TASK REQUIREMENTS - In the records that follow, find each line with the word "lines" and copy it.

PROVIDED MATERIAL -
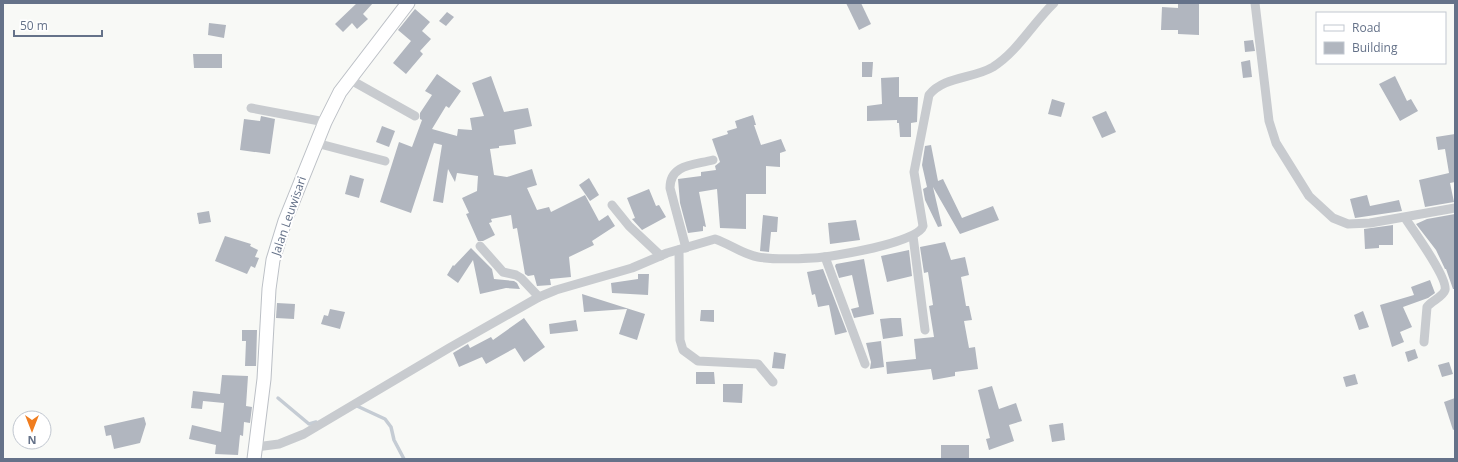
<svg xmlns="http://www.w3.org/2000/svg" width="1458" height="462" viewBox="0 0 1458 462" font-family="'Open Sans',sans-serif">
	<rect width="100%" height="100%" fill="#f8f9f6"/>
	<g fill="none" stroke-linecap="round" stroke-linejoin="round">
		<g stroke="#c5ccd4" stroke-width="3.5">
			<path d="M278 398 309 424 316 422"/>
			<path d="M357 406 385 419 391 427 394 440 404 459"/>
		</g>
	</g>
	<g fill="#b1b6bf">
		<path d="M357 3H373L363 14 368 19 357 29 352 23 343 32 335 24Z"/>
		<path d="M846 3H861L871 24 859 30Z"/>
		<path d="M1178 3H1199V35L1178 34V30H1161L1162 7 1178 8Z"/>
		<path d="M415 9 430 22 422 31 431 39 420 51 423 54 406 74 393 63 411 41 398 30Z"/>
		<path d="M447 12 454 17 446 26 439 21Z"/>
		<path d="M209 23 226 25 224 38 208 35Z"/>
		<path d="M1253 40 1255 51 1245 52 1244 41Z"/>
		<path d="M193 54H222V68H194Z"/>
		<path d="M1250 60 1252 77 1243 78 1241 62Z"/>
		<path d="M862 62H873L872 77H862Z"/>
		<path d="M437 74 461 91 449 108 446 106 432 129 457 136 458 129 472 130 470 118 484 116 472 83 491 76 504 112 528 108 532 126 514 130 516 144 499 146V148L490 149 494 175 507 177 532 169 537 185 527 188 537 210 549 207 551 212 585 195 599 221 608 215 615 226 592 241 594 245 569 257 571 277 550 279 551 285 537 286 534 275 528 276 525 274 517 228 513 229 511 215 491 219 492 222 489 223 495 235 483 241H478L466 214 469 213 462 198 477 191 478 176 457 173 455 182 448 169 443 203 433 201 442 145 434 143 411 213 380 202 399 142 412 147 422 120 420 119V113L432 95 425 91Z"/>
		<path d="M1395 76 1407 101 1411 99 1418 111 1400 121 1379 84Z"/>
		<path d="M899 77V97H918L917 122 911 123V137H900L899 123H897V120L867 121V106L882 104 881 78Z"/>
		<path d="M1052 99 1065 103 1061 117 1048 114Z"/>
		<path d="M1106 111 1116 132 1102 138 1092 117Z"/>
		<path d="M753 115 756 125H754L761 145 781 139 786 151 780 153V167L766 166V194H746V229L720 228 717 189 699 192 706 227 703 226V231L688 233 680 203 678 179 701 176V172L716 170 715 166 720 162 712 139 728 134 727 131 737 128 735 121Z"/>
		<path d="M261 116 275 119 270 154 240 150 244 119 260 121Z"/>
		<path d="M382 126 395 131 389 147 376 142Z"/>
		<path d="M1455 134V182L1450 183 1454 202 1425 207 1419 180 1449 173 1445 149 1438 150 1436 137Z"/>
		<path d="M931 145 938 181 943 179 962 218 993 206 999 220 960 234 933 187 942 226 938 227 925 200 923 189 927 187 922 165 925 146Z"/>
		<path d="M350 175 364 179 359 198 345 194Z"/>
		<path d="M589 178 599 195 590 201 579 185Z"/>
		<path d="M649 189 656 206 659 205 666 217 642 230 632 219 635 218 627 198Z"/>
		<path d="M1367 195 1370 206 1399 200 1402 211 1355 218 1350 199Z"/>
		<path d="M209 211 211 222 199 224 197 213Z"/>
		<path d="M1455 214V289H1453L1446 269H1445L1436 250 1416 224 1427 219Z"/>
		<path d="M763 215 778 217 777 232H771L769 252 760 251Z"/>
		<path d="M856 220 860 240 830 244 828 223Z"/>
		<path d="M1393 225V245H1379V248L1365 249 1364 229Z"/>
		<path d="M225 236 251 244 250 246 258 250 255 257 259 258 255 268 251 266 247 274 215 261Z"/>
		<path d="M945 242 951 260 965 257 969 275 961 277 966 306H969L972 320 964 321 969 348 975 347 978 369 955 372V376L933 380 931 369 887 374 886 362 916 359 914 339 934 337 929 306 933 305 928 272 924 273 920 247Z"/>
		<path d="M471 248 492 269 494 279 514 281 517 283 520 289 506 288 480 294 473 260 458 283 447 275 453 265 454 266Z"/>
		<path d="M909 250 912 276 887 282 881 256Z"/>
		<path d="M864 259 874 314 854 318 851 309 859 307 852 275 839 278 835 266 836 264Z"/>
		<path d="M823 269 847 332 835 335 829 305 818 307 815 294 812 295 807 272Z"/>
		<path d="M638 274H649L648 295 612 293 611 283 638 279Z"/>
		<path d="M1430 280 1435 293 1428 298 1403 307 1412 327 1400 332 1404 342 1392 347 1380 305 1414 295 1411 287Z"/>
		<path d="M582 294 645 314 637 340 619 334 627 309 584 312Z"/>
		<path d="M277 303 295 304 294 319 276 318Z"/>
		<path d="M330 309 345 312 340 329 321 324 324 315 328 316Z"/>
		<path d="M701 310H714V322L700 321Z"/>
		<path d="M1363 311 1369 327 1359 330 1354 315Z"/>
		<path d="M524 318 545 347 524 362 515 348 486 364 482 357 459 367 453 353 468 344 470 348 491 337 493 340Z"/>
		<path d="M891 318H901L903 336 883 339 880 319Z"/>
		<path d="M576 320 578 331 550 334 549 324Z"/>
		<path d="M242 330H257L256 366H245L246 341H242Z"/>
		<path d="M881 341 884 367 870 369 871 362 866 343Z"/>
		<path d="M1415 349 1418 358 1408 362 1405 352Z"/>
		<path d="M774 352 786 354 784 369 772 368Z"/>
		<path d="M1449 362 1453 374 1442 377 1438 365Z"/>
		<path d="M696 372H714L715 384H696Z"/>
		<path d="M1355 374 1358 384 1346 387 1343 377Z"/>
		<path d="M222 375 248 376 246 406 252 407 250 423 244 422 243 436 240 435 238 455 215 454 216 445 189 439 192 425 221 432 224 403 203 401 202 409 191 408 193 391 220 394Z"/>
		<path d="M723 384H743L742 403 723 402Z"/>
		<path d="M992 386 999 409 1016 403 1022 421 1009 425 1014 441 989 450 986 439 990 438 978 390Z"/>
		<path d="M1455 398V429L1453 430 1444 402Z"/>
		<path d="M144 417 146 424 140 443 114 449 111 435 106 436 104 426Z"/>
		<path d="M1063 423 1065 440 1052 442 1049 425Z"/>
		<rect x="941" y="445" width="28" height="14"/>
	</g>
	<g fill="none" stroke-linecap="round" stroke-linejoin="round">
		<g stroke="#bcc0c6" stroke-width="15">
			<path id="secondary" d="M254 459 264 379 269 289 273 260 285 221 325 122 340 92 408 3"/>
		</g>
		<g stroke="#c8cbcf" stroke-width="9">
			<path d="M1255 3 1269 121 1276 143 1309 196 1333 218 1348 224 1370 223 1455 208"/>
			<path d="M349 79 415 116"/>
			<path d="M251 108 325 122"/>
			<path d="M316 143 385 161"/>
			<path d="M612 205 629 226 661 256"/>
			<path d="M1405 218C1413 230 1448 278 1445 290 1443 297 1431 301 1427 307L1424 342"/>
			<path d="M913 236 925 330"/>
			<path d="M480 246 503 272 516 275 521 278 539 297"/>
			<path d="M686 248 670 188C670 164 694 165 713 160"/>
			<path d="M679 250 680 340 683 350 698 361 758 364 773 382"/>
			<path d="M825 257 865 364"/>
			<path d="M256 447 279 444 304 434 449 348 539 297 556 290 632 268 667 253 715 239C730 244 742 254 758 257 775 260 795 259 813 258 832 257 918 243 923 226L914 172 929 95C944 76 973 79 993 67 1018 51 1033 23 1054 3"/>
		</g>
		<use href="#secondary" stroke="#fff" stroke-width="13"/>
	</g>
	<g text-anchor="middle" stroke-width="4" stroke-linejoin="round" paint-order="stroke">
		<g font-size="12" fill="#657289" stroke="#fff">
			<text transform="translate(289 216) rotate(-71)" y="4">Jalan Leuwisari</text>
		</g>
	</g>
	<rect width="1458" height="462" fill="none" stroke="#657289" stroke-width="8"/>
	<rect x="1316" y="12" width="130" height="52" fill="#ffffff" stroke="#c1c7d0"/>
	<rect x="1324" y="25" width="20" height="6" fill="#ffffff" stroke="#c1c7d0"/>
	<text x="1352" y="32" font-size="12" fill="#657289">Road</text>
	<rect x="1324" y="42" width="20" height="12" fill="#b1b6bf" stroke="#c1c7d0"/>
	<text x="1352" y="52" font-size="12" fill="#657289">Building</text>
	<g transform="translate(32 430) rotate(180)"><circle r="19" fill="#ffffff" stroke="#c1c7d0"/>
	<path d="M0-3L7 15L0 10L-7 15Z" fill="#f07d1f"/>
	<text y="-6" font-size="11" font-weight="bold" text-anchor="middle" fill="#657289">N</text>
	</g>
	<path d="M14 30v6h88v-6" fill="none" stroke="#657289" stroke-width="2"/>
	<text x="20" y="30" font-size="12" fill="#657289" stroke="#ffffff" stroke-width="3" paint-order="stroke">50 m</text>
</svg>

...

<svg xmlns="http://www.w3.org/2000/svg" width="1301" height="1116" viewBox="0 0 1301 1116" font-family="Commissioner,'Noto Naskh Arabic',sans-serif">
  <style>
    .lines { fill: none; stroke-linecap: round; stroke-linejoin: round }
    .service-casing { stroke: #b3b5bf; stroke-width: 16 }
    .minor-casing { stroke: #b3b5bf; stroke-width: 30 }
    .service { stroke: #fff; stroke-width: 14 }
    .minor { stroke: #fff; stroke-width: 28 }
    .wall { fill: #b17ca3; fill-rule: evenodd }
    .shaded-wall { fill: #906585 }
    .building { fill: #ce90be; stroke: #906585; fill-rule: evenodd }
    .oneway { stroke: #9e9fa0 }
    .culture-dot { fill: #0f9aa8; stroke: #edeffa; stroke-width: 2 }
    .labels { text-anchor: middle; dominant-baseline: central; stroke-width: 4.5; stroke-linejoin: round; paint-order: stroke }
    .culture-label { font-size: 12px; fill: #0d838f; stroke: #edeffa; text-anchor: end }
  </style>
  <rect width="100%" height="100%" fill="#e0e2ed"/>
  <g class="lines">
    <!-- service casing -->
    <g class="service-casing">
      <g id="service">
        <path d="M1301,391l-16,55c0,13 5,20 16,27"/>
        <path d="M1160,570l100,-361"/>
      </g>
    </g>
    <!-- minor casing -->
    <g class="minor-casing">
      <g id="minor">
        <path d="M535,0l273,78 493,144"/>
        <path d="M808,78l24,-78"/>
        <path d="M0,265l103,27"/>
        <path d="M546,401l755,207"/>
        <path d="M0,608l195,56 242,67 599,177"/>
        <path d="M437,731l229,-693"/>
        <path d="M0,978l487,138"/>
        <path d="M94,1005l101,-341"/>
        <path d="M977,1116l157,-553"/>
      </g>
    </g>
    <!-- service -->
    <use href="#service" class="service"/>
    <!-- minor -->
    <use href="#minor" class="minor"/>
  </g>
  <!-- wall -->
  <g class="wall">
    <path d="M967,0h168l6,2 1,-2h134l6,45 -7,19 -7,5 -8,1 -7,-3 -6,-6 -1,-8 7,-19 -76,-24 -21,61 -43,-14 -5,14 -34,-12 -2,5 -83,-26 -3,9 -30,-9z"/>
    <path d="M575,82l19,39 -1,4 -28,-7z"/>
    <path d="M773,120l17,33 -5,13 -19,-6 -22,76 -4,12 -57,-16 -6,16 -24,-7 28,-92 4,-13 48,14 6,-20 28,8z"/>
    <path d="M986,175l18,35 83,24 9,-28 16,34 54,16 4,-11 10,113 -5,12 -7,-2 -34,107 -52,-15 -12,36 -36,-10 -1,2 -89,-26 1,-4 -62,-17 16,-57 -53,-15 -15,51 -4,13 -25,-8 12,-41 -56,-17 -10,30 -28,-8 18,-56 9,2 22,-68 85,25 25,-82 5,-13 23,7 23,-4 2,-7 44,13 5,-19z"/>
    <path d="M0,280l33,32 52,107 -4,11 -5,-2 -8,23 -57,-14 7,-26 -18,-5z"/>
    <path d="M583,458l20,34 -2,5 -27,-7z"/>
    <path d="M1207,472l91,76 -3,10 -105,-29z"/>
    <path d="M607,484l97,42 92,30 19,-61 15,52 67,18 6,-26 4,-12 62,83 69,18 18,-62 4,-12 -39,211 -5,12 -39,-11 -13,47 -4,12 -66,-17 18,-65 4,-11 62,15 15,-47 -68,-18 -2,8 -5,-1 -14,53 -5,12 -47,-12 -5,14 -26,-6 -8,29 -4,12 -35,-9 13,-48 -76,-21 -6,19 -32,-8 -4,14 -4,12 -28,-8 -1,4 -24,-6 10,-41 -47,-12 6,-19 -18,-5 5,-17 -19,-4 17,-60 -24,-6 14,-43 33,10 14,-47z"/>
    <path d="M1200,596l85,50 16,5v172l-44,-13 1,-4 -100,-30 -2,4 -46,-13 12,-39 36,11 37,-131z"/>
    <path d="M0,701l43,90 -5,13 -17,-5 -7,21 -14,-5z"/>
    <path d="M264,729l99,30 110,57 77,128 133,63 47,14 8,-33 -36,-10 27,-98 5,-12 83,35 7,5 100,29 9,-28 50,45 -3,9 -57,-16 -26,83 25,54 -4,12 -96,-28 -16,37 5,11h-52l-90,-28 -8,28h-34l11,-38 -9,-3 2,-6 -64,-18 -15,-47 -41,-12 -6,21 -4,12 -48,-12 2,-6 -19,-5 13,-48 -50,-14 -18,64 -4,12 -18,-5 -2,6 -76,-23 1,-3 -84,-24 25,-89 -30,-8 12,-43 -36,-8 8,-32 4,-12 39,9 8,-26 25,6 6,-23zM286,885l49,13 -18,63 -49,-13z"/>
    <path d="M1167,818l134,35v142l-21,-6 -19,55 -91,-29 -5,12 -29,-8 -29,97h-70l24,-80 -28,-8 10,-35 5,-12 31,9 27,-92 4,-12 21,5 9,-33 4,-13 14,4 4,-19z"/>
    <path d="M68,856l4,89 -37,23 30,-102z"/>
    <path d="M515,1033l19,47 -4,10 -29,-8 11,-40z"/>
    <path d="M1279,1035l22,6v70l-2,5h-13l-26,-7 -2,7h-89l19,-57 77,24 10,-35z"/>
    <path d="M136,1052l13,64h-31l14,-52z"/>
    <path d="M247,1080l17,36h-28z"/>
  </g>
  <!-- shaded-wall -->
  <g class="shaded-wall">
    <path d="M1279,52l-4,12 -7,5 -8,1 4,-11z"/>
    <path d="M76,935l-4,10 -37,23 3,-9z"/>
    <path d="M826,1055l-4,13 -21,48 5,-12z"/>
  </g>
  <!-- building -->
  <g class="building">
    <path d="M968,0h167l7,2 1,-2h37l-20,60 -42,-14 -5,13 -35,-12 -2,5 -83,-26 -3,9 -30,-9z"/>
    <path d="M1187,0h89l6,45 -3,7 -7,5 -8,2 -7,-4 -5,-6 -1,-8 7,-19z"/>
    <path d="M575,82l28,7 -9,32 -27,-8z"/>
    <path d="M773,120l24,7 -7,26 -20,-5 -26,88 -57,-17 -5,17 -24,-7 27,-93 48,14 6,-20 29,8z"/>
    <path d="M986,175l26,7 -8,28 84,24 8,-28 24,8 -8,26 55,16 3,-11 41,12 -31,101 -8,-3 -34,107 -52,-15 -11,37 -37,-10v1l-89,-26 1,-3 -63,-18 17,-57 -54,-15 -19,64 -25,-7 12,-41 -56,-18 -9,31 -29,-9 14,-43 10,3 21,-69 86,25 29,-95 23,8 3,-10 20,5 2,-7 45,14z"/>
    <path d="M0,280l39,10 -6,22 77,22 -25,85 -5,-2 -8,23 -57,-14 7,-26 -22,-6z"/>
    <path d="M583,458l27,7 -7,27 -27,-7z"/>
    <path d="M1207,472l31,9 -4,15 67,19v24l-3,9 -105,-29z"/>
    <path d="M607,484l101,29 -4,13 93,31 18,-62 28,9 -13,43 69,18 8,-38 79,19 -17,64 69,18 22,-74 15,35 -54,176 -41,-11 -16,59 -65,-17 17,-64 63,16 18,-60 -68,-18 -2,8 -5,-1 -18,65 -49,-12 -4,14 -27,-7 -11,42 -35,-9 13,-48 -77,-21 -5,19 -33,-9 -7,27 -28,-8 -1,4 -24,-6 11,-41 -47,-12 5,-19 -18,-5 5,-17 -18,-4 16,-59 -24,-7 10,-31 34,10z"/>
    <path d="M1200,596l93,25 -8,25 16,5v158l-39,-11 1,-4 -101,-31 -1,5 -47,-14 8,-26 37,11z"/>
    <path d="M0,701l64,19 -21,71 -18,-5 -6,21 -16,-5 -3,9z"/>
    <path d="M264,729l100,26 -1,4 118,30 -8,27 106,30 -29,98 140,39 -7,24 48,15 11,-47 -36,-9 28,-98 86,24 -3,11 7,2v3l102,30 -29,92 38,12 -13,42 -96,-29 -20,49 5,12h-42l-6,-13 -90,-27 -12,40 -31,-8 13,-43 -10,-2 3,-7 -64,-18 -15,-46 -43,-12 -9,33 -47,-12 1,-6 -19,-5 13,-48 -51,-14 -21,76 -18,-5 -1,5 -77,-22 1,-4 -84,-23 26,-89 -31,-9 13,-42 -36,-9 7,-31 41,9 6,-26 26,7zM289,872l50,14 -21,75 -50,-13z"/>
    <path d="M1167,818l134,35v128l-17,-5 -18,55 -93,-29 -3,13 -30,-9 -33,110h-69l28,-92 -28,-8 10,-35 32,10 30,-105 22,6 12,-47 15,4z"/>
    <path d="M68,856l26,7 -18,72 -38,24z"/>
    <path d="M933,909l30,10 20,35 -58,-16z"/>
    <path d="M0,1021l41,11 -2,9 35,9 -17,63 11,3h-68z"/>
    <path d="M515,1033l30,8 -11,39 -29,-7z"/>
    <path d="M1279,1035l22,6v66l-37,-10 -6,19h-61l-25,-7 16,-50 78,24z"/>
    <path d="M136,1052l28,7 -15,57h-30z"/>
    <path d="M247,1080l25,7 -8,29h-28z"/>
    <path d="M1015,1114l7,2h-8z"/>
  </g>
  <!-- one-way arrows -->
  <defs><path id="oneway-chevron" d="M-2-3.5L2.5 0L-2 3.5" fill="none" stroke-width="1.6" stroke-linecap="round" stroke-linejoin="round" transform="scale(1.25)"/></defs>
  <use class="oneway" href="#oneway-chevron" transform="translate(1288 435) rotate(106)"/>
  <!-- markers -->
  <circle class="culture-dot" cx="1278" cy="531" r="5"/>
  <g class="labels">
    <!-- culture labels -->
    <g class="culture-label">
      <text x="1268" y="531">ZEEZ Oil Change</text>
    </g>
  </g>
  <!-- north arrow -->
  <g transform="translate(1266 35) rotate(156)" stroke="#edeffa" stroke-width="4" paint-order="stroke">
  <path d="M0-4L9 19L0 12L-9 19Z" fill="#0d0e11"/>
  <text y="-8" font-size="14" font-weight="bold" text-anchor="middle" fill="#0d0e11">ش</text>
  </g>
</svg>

EXERCISE RESPONSE -
    .lines { fill: none; stroke-linecap: round; stroke-linejoin: round }
  <g class="lines">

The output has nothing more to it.